Лиза наклонила голову, как бы выражая благодарность.
— Ничего, скажи — хожу два раза в неделю, и меня рентгеновскими лучами светят.
— И тебе лучше?
— Будто бы лучше.
— Ты, значит, тут одна и живешь…
Павел Иваныч оглядел комнату. Откуда‑то, издали, доносились экзерсисы, разыгрываемые на рояли.
— Что же ты делаешь в Петербурге?
— Ничего. Бальзака читаю. Тут в квартире одни старики, мы только вместе обедаем. Здесь дедушка мой живет, он заведует капеллой. Целый день его нет, а я одна.
— Жаль, что ты вчера со мной в театр не собралась. Шла «Пиковая дама». Превосходная вещь.
— Я тоже жалею, — тихо ответила Лиза, — да вчера мне нездоровилось. У меня все‑таки жар иногда бывает.
Впрочем, как раз вчера вечером я тоже слушала хорошее пение. Дедушка устраивал большую спевку.
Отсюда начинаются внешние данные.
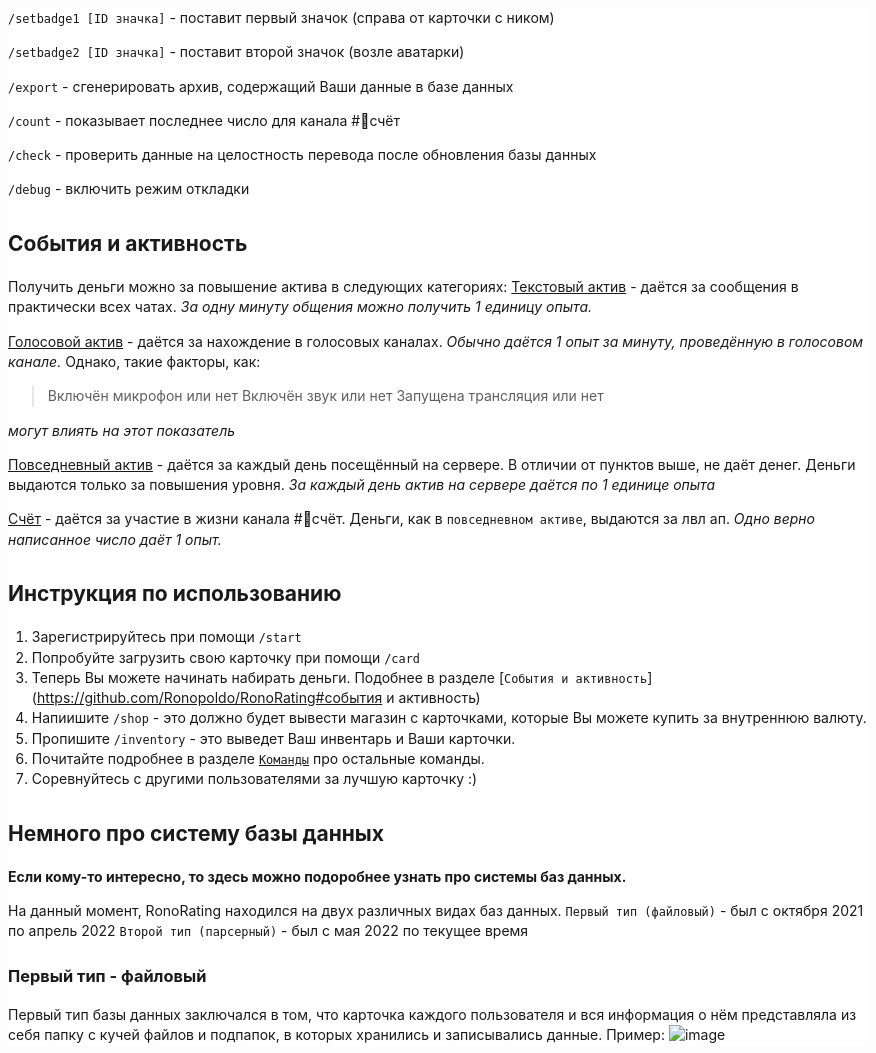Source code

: `/setbadge1 [ID значка]` - поставит первый значок (справа от карточки с ником)

`/setbadge2 [ID значка]` - поставит второй значок (возле аватарки)

`/export` - сгенерировать архив, содержащий Ваши данные в базе данных

`/count` - показывает последнее число для канала #🧮счёт

`/check` - проверить данные на целостность перевода после обновления базы данных

`/debug` - включить режим откладки

## События и активность
Получить деньги можно за повышение актива в следующих категориях:
<ins>Текстовый актив</ins> - даётся за сообщения в практически всех чатах. *За одну минуту общения можно получить 1 единицу опыта.*

<ins>Голосовой актив</ins> - даётся за нахождение в голосовых каналах. *Обычно даётся 1 опыт за минуту, проведённую в голосовом канале.* Однако, такие факторы, как:
> Включён микрофон или нет
> Включён звук или нет
> Запущена трансляция или нет

*могут влиять на этот показатель*

<ins>Повседневный актив</ins> - даётся за каждый день посещённый на сервере. В отличии от пунктов выше, не даёт денег. Деньги выдаются только за повышения уровня. *За каждый день актив на сервере даётся по 1 единице опыта*

<ins>Счёт</ins> - даётся за участие в жизни канала #🧮счёт. Деньги, как в `повседневном активе`, выдаются за лвл ап. *Одно верно написанное число даёт 1 опыт.*

## Инструкция по использованию
1. Зарегистрируйтесь при помощи `/start`
2. Попробуйте загрузить свою карточку при помощи `/card`
3. Теперь Вы можете начинать набирать деньги. Подобнее в разделе [`События и активность`](https://github.com/Ronopoldo/RonoRating#cобытия и активность)
4. Напиишите `/shop` - это должно будет вывести магазин с карточками, которые Вы можете купить за внутреннюю валюту.
5. Пропишите `/inventory` - это выведет Ваш инвентарь и Ваши карточки.
6. Почитайте подробнее в разделе [`Команды`](https://github.com/Ronopoldo/RonoRating#команды) про остальные команды.
7. Соревнуйтесь с другими пользователями за лучшую карточку :)

## Немного про систему базы данных

**Если кому-то интересно, то здесь можно подоробнее узнать про системы баз данных.**

На данный момент, RonoRating находился на двух различных видах баз данных.
`Первый тип (файловый)` - был с октября 2021 по апрель 2022
`Второй тип (парсерный)` - был с мая 2022 по текущее время

### Первый тип - файловый
Первый тип базы данных заключался в том, что карточка каждого пользователя и вся информация о нём представляла из себя папку с кучей файлов и подпапок, в которых хранились и записывались данные.
Пример:
![image](https://user-images.githubusercontent.com/69480820/171963575-ec6f7fc2-6b3e-4eca-a0a6-d87905c9059f.png)
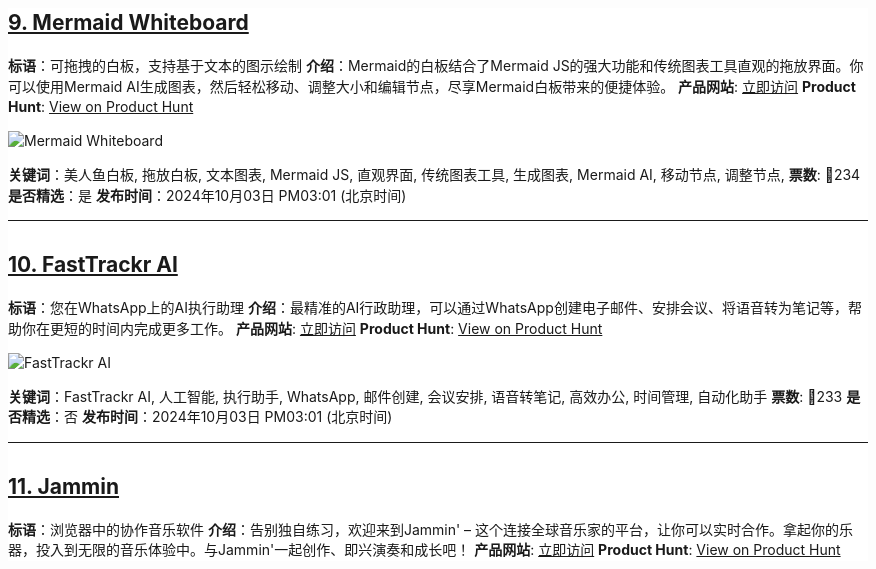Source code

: ## [9. Mermaid Whiteboard](https://www.producthunt.com/posts/mermaid-whiteboard?utm_campaign=producthunt-api&utm_medium=api-v2&utm_source=Application%3A+daily+ph+%28ID%3A+133301%29)
**标语**：可拖拽的白板，支持基于文本的图示绘制
**介绍**：Mermaid的白板结合了Mermaid JS的强大功能和传统图表工具直观的拖放界面。你可以使用Mermaid AI生成图表，然后轻松移动、调整大小和编辑节点，尽享Mermaid白板带来的便捷体验。
**产品网站**: [立即访问](https://www.producthunt.com/r/KD5MQWPVHECDPZ?utm_campaign=producthunt-api&utm_medium=api-v2&utm_source=Application%3A+daily+ph+%28ID%3A+133301%29)
**Product Hunt**: [View on Product Hunt](https://www.producthunt.com/posts/mermaid-whiteboard?utm_campaign=producthunt-api&utm_medium=api-v2&utm_source=Application%3A+daily+ph+%28ID%3A+133301%29)

![Mermaid Whiteboard](https://ph-files.imgix.net/ab0fa315-5a66-47bc-82c7-7ea99d1f6b58.gif?auto=format&fit=crop&frame=1&h=512&w=1024)

**关键词**：美人鱼白板, 拖放白板, 文本图表, Mermaid JS, 直观界面, 传统图表工具, 生成图表, Mermaid AI, 移动节点, 调整节点,
**票数**: 🔺234
**是否精选**：是
**发布时间**：2024年10月03日 PM03:01 (北京时间)

---

## [10. FastTrackr AI](https://www.producthunt.com/posts/fasttrackr-ai?utm_campaign=producthunt-api&utm_medium=api-v2&utm_source=Application%3A+daily+ph+%28ID%3A+133301%29)
**标语**：您在WhatsApp上的AI执行助理
**介绍**：最精准的AI行政助理，可以通过WhatsApp创建电子邮件、安排会议、将语音转为笔记等，帮助你在更短的时间内完成更多工作。
**产品网站**: [立即访问](https://www.producthunt.com/r/ZSRUIT3HRH6TQJ?utm_campaign=producthunt-api&utm_medium=api-v2&utm_source=Application%3A+daily+ph+%28ID%3A+133301%29)
**Product Hunt**: [View on Product Hunt](https://www.producthunt.com/posts/fasttrackr-ai?utm_campaign=producthunt-api&utm_medium=api-v2&utm_source=Application%3A+daily+ph+%28ID%3A+133301%29)

![FastTrackr AI](https://ph-files.imgix.net/5139deef-4744-4c1f-895e-9cc127b03048.png?auto=format&fit=crop&frame=1&h=512&w=1024)

**关键词**：FastTrackr AI, 人工智能, 执行助手, WhatsApp, 邮件创建, 会议安排, 语音转笔记, 高效办公, 时间管理, 自动化助手
**票数**: 🔺233
**是否精选**：否
**发布时间**：2024年10月03日 PM03:01 (北京时间)

---

## [11. Jammin](https://www.producthunt.com/posts/jammin-2?utm_campaign=producthunt-api&utm_medium=api-v2&utm_source=Application%3A+daily+ph+%28ID%3A+133301%29)
**标语**：浏览器中的协作音乐软件
**介绍**：告别独自练习，欢迎来到Jammin' – 这个连接全球音乐家的平台，让你可以实时合作。拿起你的乐器，投入到无限的音乐体验中。与Jammin'一起创作、即兴演奏和成长吧！
**产品网站**: [立即访问](https://www.producthunt.com/r/QOHDYDVZ3U7HQU?utm_campaign=producthunt-api&utm_medium=api-v2&utm_source=Application%3A+daily+ph+%28ID%3A+133301%29)
**Product Hunt**: [View on Product Hunt](https://www.producthunt.com/posts/jammin-2?utm_campaign=producthunt-api&utm_medium=api-v2&utm_source=Application%3A+daily+ph+%28ID%3A+133301%29)
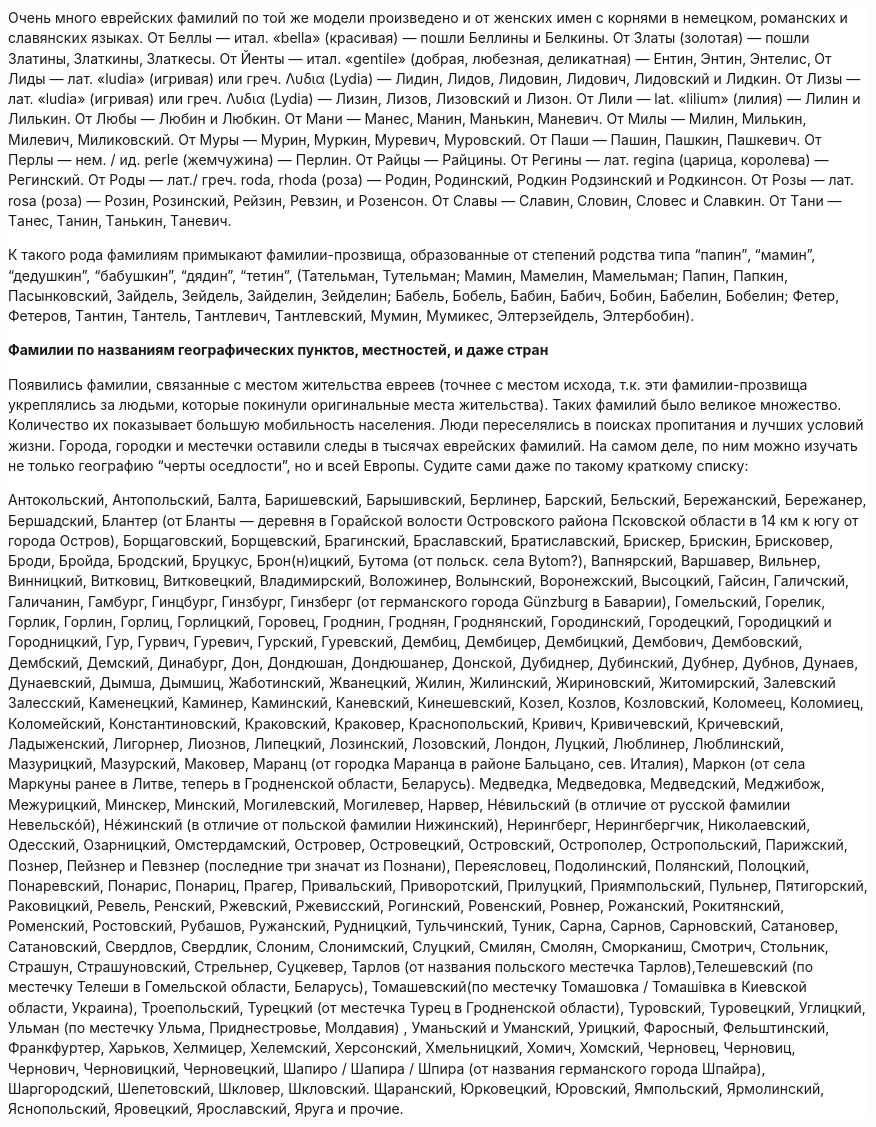 Очень много еврейских фамилий по той же модели произведено и от женских имен с корнями в немецком‚ романских и славянских языках. От Беллы — итал. «bella» (красивая) — пошли Беллины и Белкины. От Златы (золотая) — пошли Златины‚ Златкины‚ Златкесы. От Йенты — итал. «gentile» (добрая, любезная, деликатная) — Ентин‚ Энтин‚ Энтелис‚ От Лиды — лат. «ludia» (игривая) или греч. Λυδια (Lydia) — Лидин, Лидов, Лидовин, Лидович, Лидовский и Лидкин. От Лизы — лат. «ludia» (игривая) или греч. Λυδια (Lydia) — Лизин, Лизов, Лизовский и Лизон. От Лили — lat. «lilium» (лилия) — Лилин и Лилькин. От Любы — Любин и Любкин. От Мани — Манес‚ Манин‚ Манькин‚ Маневич. От Милы — Милин‚ Милькин‚ Милевич, Миликовский. От Муры — Мурин‚ Муркин‚ Муревич, Муровский. От Паши — Пашин, Пашкин, Пашкевич. От Перлы — нем. / ид. perle (жемчужина) — Перлин. От Райцы — Райцины. От Регины — лат. regina (царица, королева) — Регинский. От Роды — лат./ греч. roda, rhoda (роза) — Родин‚ Родинский, Родкин Родзинский и Родкинсон. От Розы — лат. rosa (роза) — Розин‚ Розинский, Рейзин, Ревзин, и Розенсон. От Славы — Славин‚ Словин, Словес и Славкин. От Tани — Tанес‚ Tанин‚ Tанькин‚ Tаневич.

К такого рода фамилиям примыкают фамилии-прозвища, образованные от степений родства типа “папин”‚ “мамин”, “дедушкин”, “бабушкин”, “дядин”, “тетин”, (Тательман, Тутельман; Мамин, Мамелин, Мамельман; Папин, Папкин, Пасынковский, Зайдель, Зейдель, Зайделин, Зейделин; Бабель, Бобель, Бабин, Бабич, Бобин, Бабелин, Бобелин; Фетер, Фетеров, Tантин, Tантель, Tантлевич, Tантлевский, Мумин, Мумикес, Элтерзейдель, Элтербобин).

**Фамилии по названиям географических пунктов, местностей, и даже стран**

Появились фамилии, связанные с местом жительства евреев (точнее с местом исхода, т.к. эти фамилии-прозвища укреплялись за людьми‚ которые покинули оригинальные места жительства). Таких фамилий было великое множество. Количество их показывает большую мобильность населения. Люди переселялись в поисках пропитания и лучших условий жизни. Города, городки и местечки оставили следы в тысячах еврейских фамилий. На самом деле, по ним можно изучать не только географию “черты оседлости”, но и всей Европы. Судите сами даже по такому краткому списку:

Антокольский, Антопольский, Балта, Баришевский, Барышивский, Берлинер, Барский, Бельский, Бережанский, Бережанер, Бершадский, Блантер (от Бланты — деревня в Горайской волости Островского района Псковской области в 14 км к югу от города Остров), Борщаговский, Борщевский, Брагинский, Браславский, Братиславский, Брискер, Брискин, Брисковер, Броди, Бройда, Бродский, Бруцкус, Брон(н)ицкий, Бутома (от польск. села Bytom?), Вапнярский, Варшавер, Вильнер, Винницкий, Витковиц, Витковецкий, Владимирский, Воложинер, Волынский, Воронежский, Высоцкий, Гайсин, Галичский, Галичанин, Гамбург, Гинцбург, Гинзбург, Гинзберг (от германского города Günzburg в Баварии), Гомельский, Горелик, Горлик, Горлин, Горлиц, Горлицкий, Горовец, Гроднин, Гроднян, Гроднянский, Городинский, Городецкий, Городицкий и Городницкий, Гур, Гурвич, Гуревич, Гурский, Гуревский, Дембиц, Дембицер, Дембицкий, Дембович, Дембовский, Дембский, Демский, Динабург, Дон, Дондюшан, Дондюшанер, Донской, Дубиднер, Дубинский, Дубнер, Дубнов, Дунаев, Дунаевский, Дымша, Дымшиц, Жаботинский, Жванецкий, Жилин, Жилинский, Жириновский, Житомирский, Залевский Залесский, Каменецкий, Каминер, Каминский, Каневский, Кинешевский, Козел, Козлов, Козловский, Коломеец, Коломиец, Коломейский, Константиновский, Краковский, Краковер, Краснопольский, Кривич, Кривичевский, Кричевский, Ладыженский, Лигорнер, Лиознов, Липецкий, Лозинский, Лозовский, Лондон, Луцкий, Люблинер, Люблинский, Мазурицкий, Мазурский, Маковер, Маранц (от городка Маранца в районе Бальцано, сев. Италия), Маркон (от села Маркуны ранее в Литве, теперь в Гродненской области, Беларусь). Медведка, Медведовка, Медведский, Меджибож, Межурицкий, Минскер, Минский, Могилевский, Могилевер, Нарвер, Нéвильский (в отличие от русской фамилии Невельскóй), Нéжинский (в отличие от польской фамилии Нижинский), Нерингберг, Нерингбергчик, Николаевский, Одесский, Озарницкий, Омстердамский, Островер, Островецкий, Островский, Острополер, Остропольский, Парижский, Познер, Пейзнер и Певзнер (последние три значат из Познани), Переясловец, Подолинский, Полянский, Полоцкий, Понаревский, Понарис, Понариц, Прагер, Привальский, Приворотский, Прилуцкий, Приямпольский, Пульнер, Пятигорский, Раковицкий, Ревель, Ренский, Ржевский, Ржевисский, Рогинский, Ровенский, Ровнер, Рожанский, Рокитянский, Роменский, Ростовский, Рубашов, Ружанский, Рудницкий, Тульчинский, Туник, Сарна, Сарнов, Сарновский, Сатановер, Сатановский, Свердлов, Свердлик, Слоним, Слонимский, Слуцкий, Смилян, Смолян, Сморканиш, Смотрич, Стольник‚ Страшун, Страшуновский, Стрельнер, Суцкевер, Тарлов (от названия польского местечка Тарлов),Телешевский (по местечку Телеши в Гомельской области, Беларусь), Томашевский(по местечку Томашовка / Томашiвка в Киевской области, Украина), Троепольский, Турецкий (от местечка Турец в Гродненской области), Туровский, Туровецкий, Углицкий, Ульман (по местечку Ульма, Приднестровье, Молдавия) , Уманьский и Уманский, Урицкий, Фаросный, Фельштинский, Франкфуртер, Харьков, Хелмицер, Хелемский, Херсонский, Хмельницкий, Хомич, Хомский, Черновец, Черновиц, Чернович, Черновицкий, Черновецкий, Шапиро / Шапира / Шпира (от названия германского города Шпайра), Шаргородский, Шепетовский, Шкловер, Шкловский. Щаранский, Юрковецкий, Юровский, Ямпольский, Ярмолинский, Яснопольский, Яровецкий, Ярославский, Яруга и прочие.
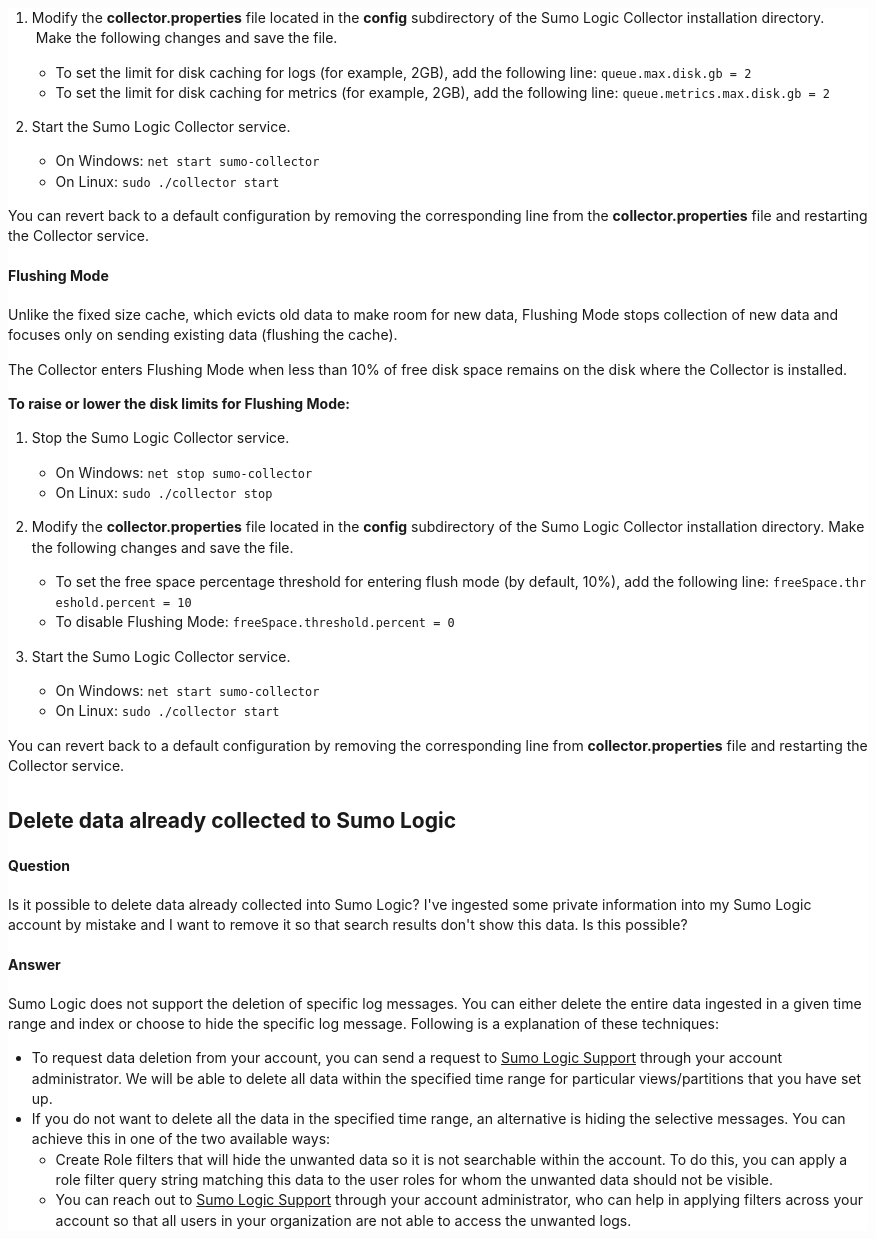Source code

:1. Modify the **collector.properties** file located in the **config** subdirectory of the Sumo Logic Collector installation directory.  Make the following changes and save the file.

    * To set the limit for disk caching for logs (for example, 2GB), add the following line: `queue.max.disk.gb = 2`
    * To set the limit for disk caching for metrics (for example, 2GB), add the following line: `queue.metrics.max.disk.gb = 2`    

1. Start the Sumo Logic Collector service.

    * On Windows: `net start sumo-collector`
    * On Linux: `sudo ./collector start`

You can revert back to a default configuration by removing the corresponding line from the **collector.properties** file and restarting the Collector service.

#### Flushing Mode

Unlike the fixed size cache, which evicts old data to make room for new data, Flushing Mode stops collection of new data and focuses only on sending existing data (flushing the cache).

The Collector enters Flushing Mode when less than 10% of free disk space remains on the disk where the Collector is installed.

**To raise or lower the disk limits for Flushing Mode:**

1. Stop the Sumo Logic Collector service.

    * On Windows: `net stop sumo-collector`
    * On Linux: `sudo ./collector stop`    

1. Modify the **collector.properties** file located in the **config** subdirectory of the Sumo Logic Collector installation directory. Make the following changes and save the file.

    * To set the free space percentage threshold for entering flush mode (by default, 10%), add the following line: `freeSpace.threshold.percent = 10`
    * To disable Flushing Mode: `freeSpace.threshold.percent = 0`

1. Start the Sumo Logic Collector service.

    * On Windows: `net start sumo-collector`
    * On Linux: `sudo ./collector start`

You can revert back to a default configuration by removing the corresponding line from **collector.properties** file and restarting the Collector service.


## Delete data already collected to Sumo Logic

#### Question

Is it possible to delete data already collected into Sumo Logic? I've ingested some private information into my Sumo Logic account by mistake and I want to remove it so that search results don't show this data. Is this possible?

#### Answer

Sumo Logic does not support the deletion of specific log messages. You can either delete the entire data ingested in a given time range and index or choose to hide the specific log message. Following is a explanation of these techniques:
- To request data deletion from your account, you can send a request to [Sumo Logic Support](support@sumologic.com) through your account administrator. We will be able to delete all data within the specified time range for particular views/partitions that you have set up.
- If you do not want to delete all the data in the specified time range, an alternative is hiding the selective messages. You can achieve this in one of the two available ways:
    - Create Role filters that will hide the unwanted data so it is not searchable within the account. To do this, you can apply a role filter query string matching this data to the user roles for whom the unwanted data should not be visible.
    - You can reach out to [Sumo Logic Support](support@sumologic.com) through your account administrator, who can help in applying filters across your account so that all users in your organization are not able to access the unwanted logs.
Это через две стены, а слышно. Я лежала на кровати, они пели. Очень славно. И всё божественное. Очень всё божественное пели.
— Ты тут как монастырка живешь, в монастыре.
— Нет, не то что монастырь, а это ужасно старый дом, даже отчасти таинственный, по–моему. Мне иногда кажется, что точно дворец, где Павла убили.
Павел Иваныч улыбнулся.
— А это уж у тебя, как у такой… ну, художественной девушки, романтическое воображение. Хотя, правда, дом ваш не из веселых.
Стало смеркаться. Лиза зажгла электричество.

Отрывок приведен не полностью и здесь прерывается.